今日の労働者階級とは何か。筋骨労働を以て生活の資を得る者が本来の意味であるが、およそ筋骨労働に限らず、教授等の知的労働も含む。知識分子も組織内の上級者の頤使(いし)に甘んずる点では、労働者に外(ほか)ならない。各層の公務員もまた労働者であることを否定することは出来ない。金融機関に奉仕させられる自営業者もまた、実質的には労働者である。

してみると、女子供と退職老齢者といった非生産者層を除き、日本国中が労働者だらけということになる。労働者だらけであれば、階級として区別する必要はなくなる。従って、労働者階級は死語といってよい。但(ただ)し、自ら卑下(ひげ)・自嘲したい向きには文学的表現として使用する余地は残されている。

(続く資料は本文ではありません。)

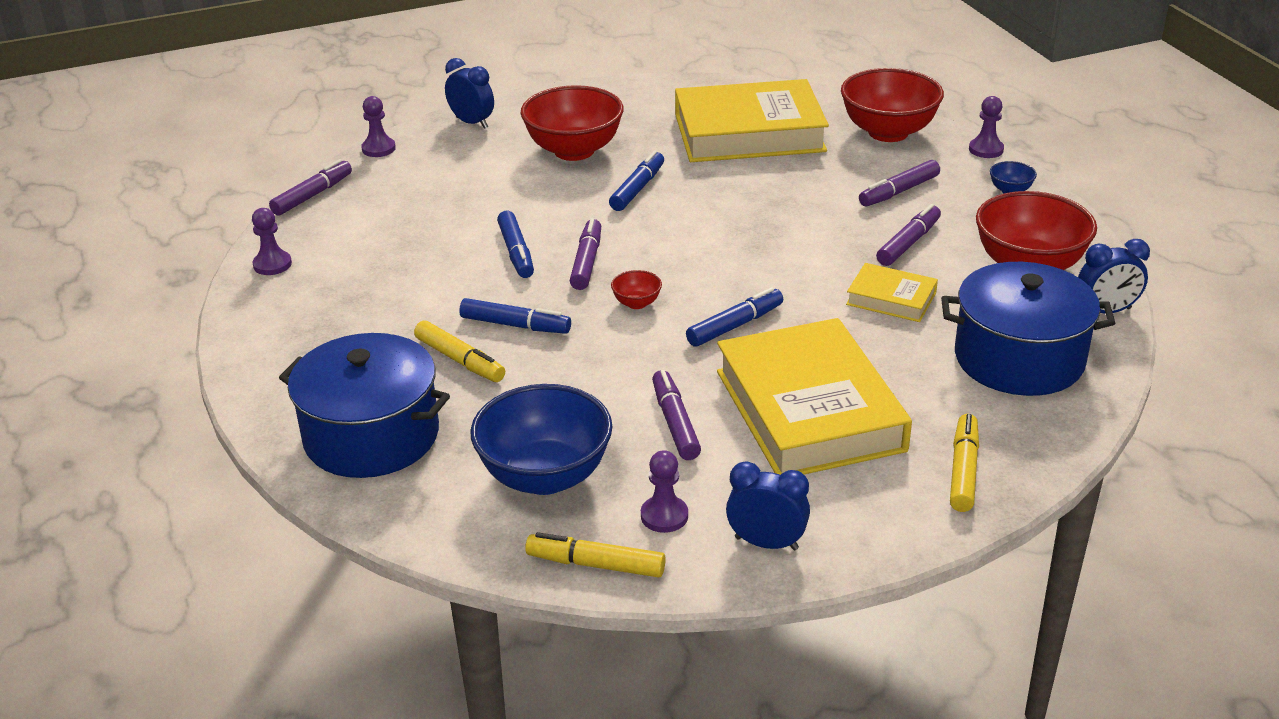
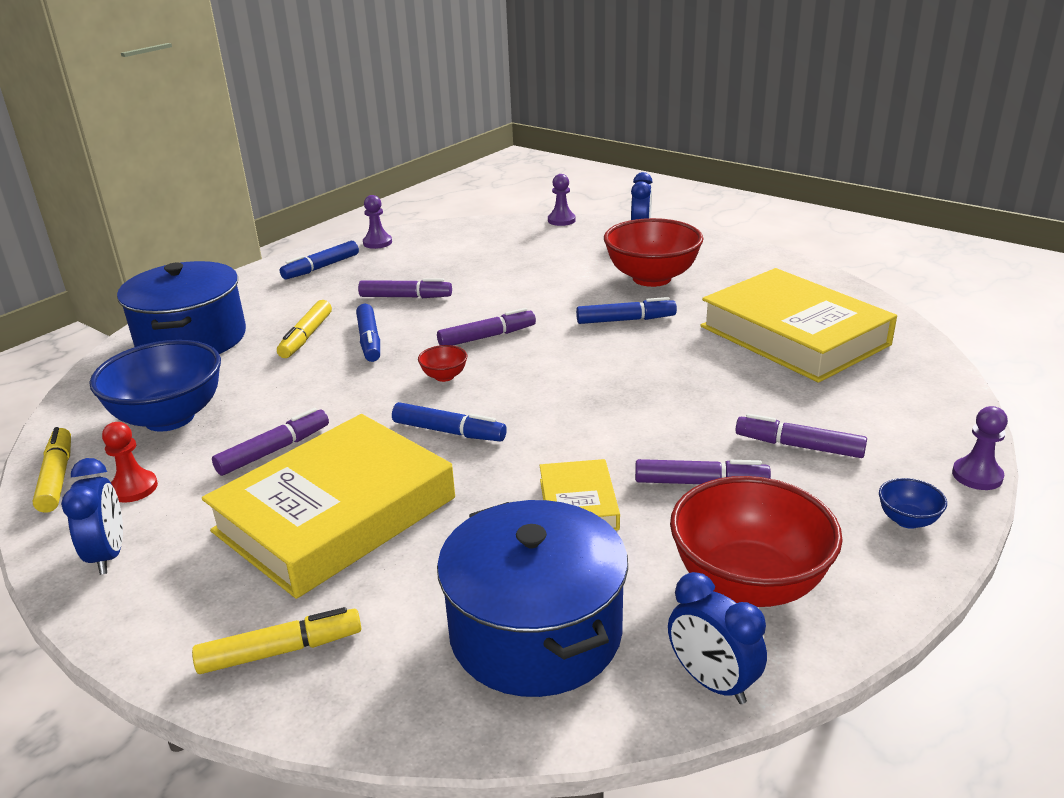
camera: 60 degrees right, 5 degrees down
purple marker [269,159,352,216] -> purple marker moved to [358,278,452,298]
blue marker [497,211,534,278] -> blue marker moved to [280,241,359,280]
purple pawn [641,450,688,533] -> red pawn [102,422,158,502]
red bowl [841,68,944,142] -> none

労働者は物質のために肉体を労し、上長の頤使に甘んじ、時に自己の主張を枉(ま)げ、迎合する必要もある。何の恥ずべきことがあろうか。高等遊民を気取り、其実、社会の「生活保護」受給者となりながら、自分のために心を労するなどと内心嘯(うそぶ)いている輩(やから)よりは余程(よほど)増しというものである。尤(もっと)も、小生にとっては、孰(いず)れも自立しておらず、「当事者」たり得ない人々であることに変わりはないが。

ところで、日本では、戦前、父の若い頃は、居候(いそうろう)、厄介、ごくつぶし、といったいわゆる経済的弱者に対する蔑称を多用したというが、今は絶えて聞かれない。江戸時代の武士階級にも福祉はあった。捨扶持といわれるものがこれで、小生の郷里、肥前平戸藩の1682年の分限帳には23名の男女の氏名が記されている。一例として、
米弐石三斗四升 六合五勺壹人扶持 米倉宗忠後家

(註-0.65升×360日=234升=2石3斗4升=米350キロ程度=現在の米価で十数万円当時金子(きんす)1両が1.2石に相当したので六合五勺壹人扶持は約2両に相当した)
岩波広辞苑には「江戸時代、老幼・婦女・癈疾者などを救助するために与えたわずかの扶持米」とある。

現代的意味でいえば、捨扶持を与えられることを恥とし、医療等の補助で国や地方公共団体の世話にならず、また破綻するといわれて久しい年金制度の恩恵を受けることのないよう、全国民が生涯現役という意識をもって自立するようにしたいものである。それが日本の精神面における国力の回復につながるものと窃かに信ずる次第である。

(註)
台湾の連・宋氏の本籍地への「自分探しの旅」にせよ、中国要人の小泉首相との面談キャンセルに伴う双方思惑の交錯にせよ、韓国側よりの日本外務事務次官批判にせよ、全てが労働者階級レベルの行事であり、齟齬(そご)であり、難癖(なんくせ)に過ぎないと思われる。特に、国内問題のすりかえとみられる後二者を達観するとすれば、その次は何をしたらよいのか、全面屈服か、忍耐・沈黙あるのみか、はたまた反撃に出るべきか、権威ある評論家諸氏におうかがいしたいものである。